Written 11/18/2011
Thirteen years was a long time to stay away from Paris. The city had traded on the grime of the 20th Century for cleansed stones. The streets were avenues of luxury stores. I spent most of the morning searching for a beret. I had no success. Paris might be eternal, however it was not the France of my youth. I was as much a stranger to the Parisians as any tourist.
Walking back from the Seine I spotted this attractive couple in their 40s on Rue De Voltaire. The smartly attired man carried a stylish valise and his wife in sensible clothing was weighed down by two slightly larger bags. I figured them for English. The narrow sidewalk was slick from a splash of rain. I stepped into the gutter to let the two pass inside of me and the blonde woman cast a quixotic gaze like I might have been an ex-lover.
This was Paris. I had lived in the city of love during the 80s. I had been in my 30s and girls had thrown themselves at me. I had just had breakfast with Candia. We had lived together for over a year. She told me that she was happily married. I tell that to people too. Sometimes it's even true.

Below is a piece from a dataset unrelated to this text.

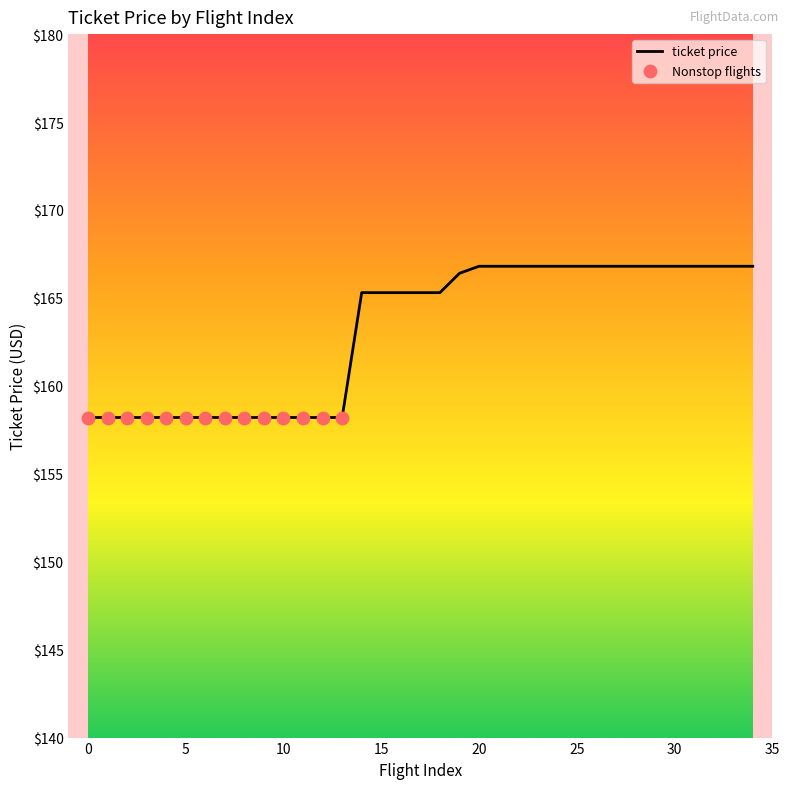

What is the difference between the maximum and minimum values?

8.6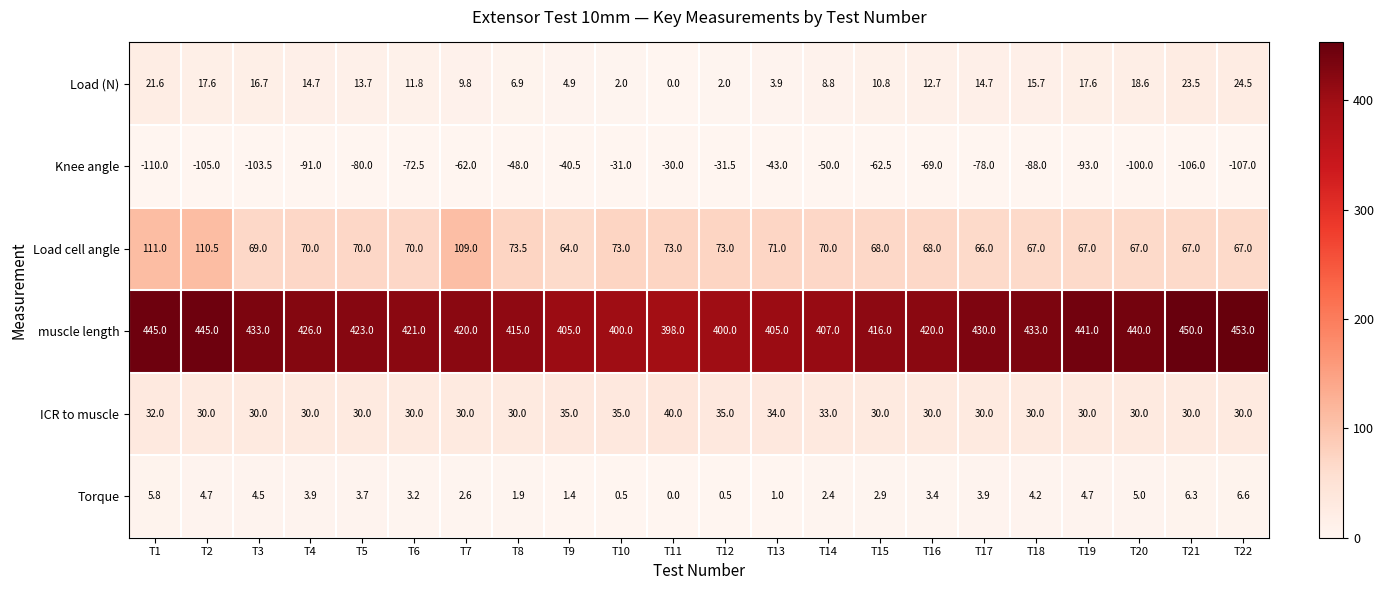

What is the total value across all series at T18?

461.9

I smiled at the middle-aged woman, as my memory shuffled through dead-end synapses to recover her identity. I was at the point of thinking that I had been mistaken, when she said my name.
I turned with a blank facial expression partially masked by a waning hang-over.
"It's Mareka from Harris Lindsey. You send me all those stories about Ireland." She actually seemed pleased to have read my tales as opposed to my future editor, who the previous evening had complained about the never-ending onslaught of short stories.
"Right." She wasn't an ex-lover, but the gallery owner representing the future editor's art show. Her good-looking husband shook mine. I couldn't remember his name, but hers stood out like an iceberg in the Atlantic. She was Irish. "Mareka."
"What are you doing in Paris?" She and I had met in London several weeks ago. I extended my hand. She came from Ballyconneely. I had called in a converted schoolhouse home in that desolate village for an autumn in 1997. We were almost cousins.
"Just finishing a holiday in La Rochelle." Her husband said with pleasure. Mid-November was a good time to get away from England before the grim gray of winter hugged the island on the other side of the Channel.
"I'e never been there, but my father and I had a great vacation touring the Loire and Normandy. My favorite town was St. Malo." We had stayed at a small hotel under the walls of the ancient corsair fortress. "Oysters and cider."
Her husband and I exchanged fond memories. His were of holidays and mine were of vacations. The difference was strictly in our dialects. I told them about walking with my future editor from St. Michel to a purgatorial quartier by the Canal St. Martin. "We ping-ponged from bars to houses to bars. Drink was involved for medicinal purposes."
"I know that feeling." The man wore the aura of well-being. There is nothing like a few days by the sea to sweep the cobwebs from your soul.
"Shall we have a coffee?"
"Sorry, but..." Mareka pointed to her watch. "We have a lunch date."
"And I have to check out of my hotel. I'm heading back to Luxembourg." I expected that it was shrouded by fog and Luxembourg was the kind of city made for gloom.
"See you in London." Mareka waved a good-bye.
"If not somewhere else."
"And start writing that story about Ballyconneely."
"I will." And my future editor would make it readable. He was very good at many things.
We parted ways and I returned to my hotel. The doorman greeted me my name. The concierge saluted my entry. They were new fans of my website. To them I was a legend. Same as the city of Paris only not so old.